• _Quoted passage_:
>> Start

These philosophers then bought an estate, and wasted an enormous sum of money in great experiments in agriculture; and at last he got about building a house. He set the builders to work before he had fixed upon the plan, so that there was nothing but stoppages and alterations.

One day he was deep in a treatise, written by some French agriculturist, to prove that any soil may be rendered fertile by sufficient ploughing, when the masons desired to know where he would have the window of the new room on the first floor. I was present at the question, and offered to assist my friend-No-he sat immoveable in his chair, and gravely demanded of the mason, whether the wall might not be built first, and a place for the window cut out afterwards! The mason stared at Mr Day with an expression of the most. unfeigned surprise. "Why, Sir, to be sure it is very possible; but,

I believe, Sir, it is more common to put in the window-cases while the house is building, and not afterwards." Mr Day, however, with great coolness, ordered the wall to be built without any opening for windows, which was done accordingly; and the addition, which was made to the house, was actually finished, leaving the room, which was intended for a dressing-room for Mrs Day, without any window whatsoever.' I. 348.

He lived happily, however, with his discursive partner, and was killed at last, in his forty-third year, by a fall from a horse which he was attempting to break for himself, without any of the harsh and cruel practices usually employed for that purpose. His Sandford and Merton is a work of great merit and genius. His poetry is verbose and heavy; his political effusions are of the same character; and his familiar letters, of which we are presented with several in these volumes, appear to us to be singularly diffuse and elaborate.

In the mean time Mr E. falls in love with Miss Honora Sneyd; and is sent off to Lyons by the virtue of his friend Mr Day; where he stays for two years, and makes himself very busy by a scheme for turning the course of the Rhine by embankments, and by various mechanical inventions. He has also recorded a good number of anecdotes of the Lyonese society-good, bad, and indifferent. The following appears to us among the most memorable.

>> End

• _Tasks to complete_:
a) Reproduce the part of the passage about Mr Day that begins at the words "In the mean" and stops after the words "the most memorable.".
b) Decide whether each statement agrees with the passage about Mr Day, answering yes or no and quoting the words of the passage that settle it: (i) Mr Day was killed in his forty-third year by a fall from a horse. (ii) The room intended as a dressing-room for Mrs Day was finished with two windows. (iii) Mr E. stayed at Lyons for five years.
c) Pick up the passage about Mr Day after its last sentence and continue it.

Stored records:
>> Start

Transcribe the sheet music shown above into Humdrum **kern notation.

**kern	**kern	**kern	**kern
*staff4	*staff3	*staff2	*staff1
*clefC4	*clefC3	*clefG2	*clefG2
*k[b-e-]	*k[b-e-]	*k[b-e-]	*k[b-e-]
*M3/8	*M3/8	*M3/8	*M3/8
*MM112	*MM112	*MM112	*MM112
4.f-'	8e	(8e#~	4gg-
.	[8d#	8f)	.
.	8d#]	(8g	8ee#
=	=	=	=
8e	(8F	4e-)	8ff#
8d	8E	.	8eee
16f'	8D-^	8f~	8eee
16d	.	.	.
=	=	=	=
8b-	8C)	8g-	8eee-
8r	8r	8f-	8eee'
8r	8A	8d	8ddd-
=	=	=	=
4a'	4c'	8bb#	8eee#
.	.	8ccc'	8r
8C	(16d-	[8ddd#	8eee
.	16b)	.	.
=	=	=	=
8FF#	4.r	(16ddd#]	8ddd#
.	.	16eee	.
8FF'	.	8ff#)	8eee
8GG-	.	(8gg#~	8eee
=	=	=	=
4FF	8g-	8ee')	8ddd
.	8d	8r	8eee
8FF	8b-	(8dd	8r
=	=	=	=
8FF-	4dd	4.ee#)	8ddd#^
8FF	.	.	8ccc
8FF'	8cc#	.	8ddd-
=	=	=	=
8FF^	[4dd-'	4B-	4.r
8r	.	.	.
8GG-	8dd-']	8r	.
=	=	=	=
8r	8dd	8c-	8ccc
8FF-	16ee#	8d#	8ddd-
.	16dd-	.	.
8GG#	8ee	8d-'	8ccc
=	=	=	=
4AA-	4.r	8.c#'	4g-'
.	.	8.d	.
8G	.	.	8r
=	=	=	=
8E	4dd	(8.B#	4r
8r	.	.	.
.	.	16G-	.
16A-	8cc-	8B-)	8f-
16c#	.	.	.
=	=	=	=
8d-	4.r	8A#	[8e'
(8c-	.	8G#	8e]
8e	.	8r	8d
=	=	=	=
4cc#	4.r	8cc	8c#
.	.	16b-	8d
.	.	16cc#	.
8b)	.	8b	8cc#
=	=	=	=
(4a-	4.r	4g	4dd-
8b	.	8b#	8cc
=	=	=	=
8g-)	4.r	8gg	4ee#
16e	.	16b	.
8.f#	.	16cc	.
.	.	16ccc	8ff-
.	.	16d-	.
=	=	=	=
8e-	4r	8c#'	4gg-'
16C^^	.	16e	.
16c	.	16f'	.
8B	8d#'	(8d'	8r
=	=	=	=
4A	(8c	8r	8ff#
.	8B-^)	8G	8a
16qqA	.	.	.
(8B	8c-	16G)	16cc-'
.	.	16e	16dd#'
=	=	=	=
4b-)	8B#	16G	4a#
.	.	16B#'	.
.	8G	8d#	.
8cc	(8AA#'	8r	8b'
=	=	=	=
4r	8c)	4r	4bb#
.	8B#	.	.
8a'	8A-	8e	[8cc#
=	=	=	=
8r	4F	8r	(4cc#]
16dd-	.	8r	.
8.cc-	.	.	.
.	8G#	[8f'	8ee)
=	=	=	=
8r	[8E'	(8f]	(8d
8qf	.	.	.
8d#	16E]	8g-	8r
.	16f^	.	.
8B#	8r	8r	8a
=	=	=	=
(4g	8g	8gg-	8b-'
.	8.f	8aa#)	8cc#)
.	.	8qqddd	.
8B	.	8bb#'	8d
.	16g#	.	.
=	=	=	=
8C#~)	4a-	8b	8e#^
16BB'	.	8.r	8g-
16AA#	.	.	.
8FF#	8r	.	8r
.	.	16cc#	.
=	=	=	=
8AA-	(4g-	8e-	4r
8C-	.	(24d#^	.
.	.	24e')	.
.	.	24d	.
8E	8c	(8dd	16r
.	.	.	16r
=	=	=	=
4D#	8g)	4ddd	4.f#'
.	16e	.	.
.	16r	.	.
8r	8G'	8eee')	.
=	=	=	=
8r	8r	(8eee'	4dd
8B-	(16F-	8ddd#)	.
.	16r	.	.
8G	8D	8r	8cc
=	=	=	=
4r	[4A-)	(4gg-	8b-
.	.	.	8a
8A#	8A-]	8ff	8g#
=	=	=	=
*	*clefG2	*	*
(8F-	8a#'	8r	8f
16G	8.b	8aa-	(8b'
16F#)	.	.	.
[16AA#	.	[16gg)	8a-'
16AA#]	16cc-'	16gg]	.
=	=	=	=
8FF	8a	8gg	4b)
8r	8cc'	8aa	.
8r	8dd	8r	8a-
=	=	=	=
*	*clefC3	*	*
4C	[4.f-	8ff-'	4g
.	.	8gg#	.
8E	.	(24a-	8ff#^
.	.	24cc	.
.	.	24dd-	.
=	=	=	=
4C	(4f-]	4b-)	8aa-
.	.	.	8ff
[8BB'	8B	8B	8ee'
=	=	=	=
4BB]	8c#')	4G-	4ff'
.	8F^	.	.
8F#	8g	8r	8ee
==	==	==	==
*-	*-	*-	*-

>> End

• _Final results_:
a)
In the mean time Mr E. falls in love with Miss Honora Sneyd; and is sent off to Lyons by the virtue of his friend Mr Day; where he stays for two years, and makes himself very busy by a scheme for turning the course of the Rhine by embankments, and by various mechanical inventions. He has also recorded a good number of anecdotes of the Lyonese society-good, bad, and indifferent. The following appears to us among the most memorable.

b)
(i) Yes: "was killed at last, in his forty-third year, by a fall from a horse"
(ii) No: "leaving the room, which was intended for a dressing-room for Mrs Day, without any window whatsoever"
(iii) No: "where he stays for two years"

c)
About this time a fatal catastrophe, that befel two lovers, made a great noise at Lyons. A young painter, of considerable eminence, came there, in company with a woman of uncommon beauty, who was his mistress. There was something remarkably attractive in both the man and the woman, and their company was sought for with the utmost enthusiasm by all the young men of that city. The urbanity, liveliness, and good nature of the young painter, were extolled in every company. Both he and the lady sang and played well on several instruments; and, by a variety of other talents, which they exercised without ostentation, they made what is called in France a great sensation. Their mutual fondness kept all pretenders to the lady's favour quite at a distance, while it excited a lively interest among their acquaintance. There was still, however, something mysterious in their conduct towards each other, that induced an indefinite kind of suspicion. In the midst of gaiety or mirth, a look, or a sigh, betrayed a secret anxiety. This anxiety gradually increased, notwithstanding the pains which were taken to conceal it. After some months, the stranger and his mistress invited all their acquaintance to a handsome supper, which they gave at taking leave of their friends, before their intended departure from Lyons. When they bade farewell, they showed great emotion, and hastily withdrew before their friends departed.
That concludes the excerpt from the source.